──────── DATA TO EXAMINE ────────
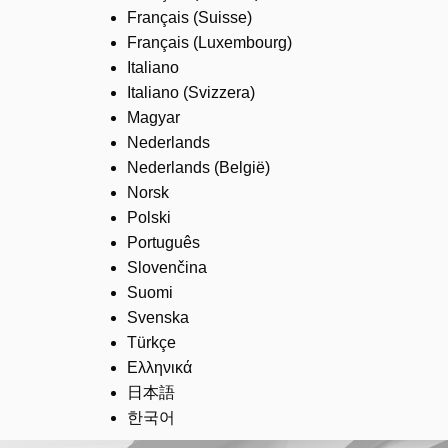
Français (Suisse)
Français (Luxembourg)
Italiano
Italiano (Svizzera)
Magyar
Nederlands
Nederlands (België)
Norsk
Polski
Português
Slovenčina
Suomi
Svenska
Türkçe
Ελληνικά
日本語
한국어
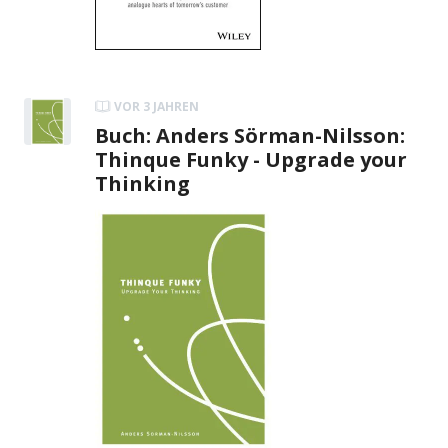
VOR 3 JAHREN
Buch: Anders Sörman-Nilsson:
Thinque Funky - Upgrade your
Thinking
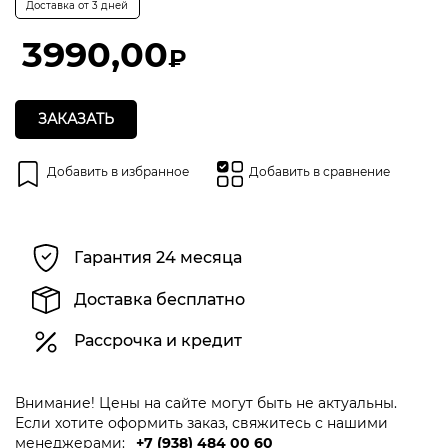
из 5 на основе
Доставка от 3 дней
опроса
пользователя
3990,00
₽
ЗАКАЗАТЬ
Добавить в избранное
Добавить в сравнение
Гарантия 24 месяца
Доставка бесплатно
Рассрочка и кредит
Внимание! Цены на сайте могут быть не актуальны.
Если хотите оформить заказ, свяжитесь с нашими
менеджерами:
+7 (938) 484 00 60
────────
Filter the records for lines holding the string "Français". Copy each one.

## RESULT OF THIS EXERCISE
Français (Suisse)
Français (Luxembourg)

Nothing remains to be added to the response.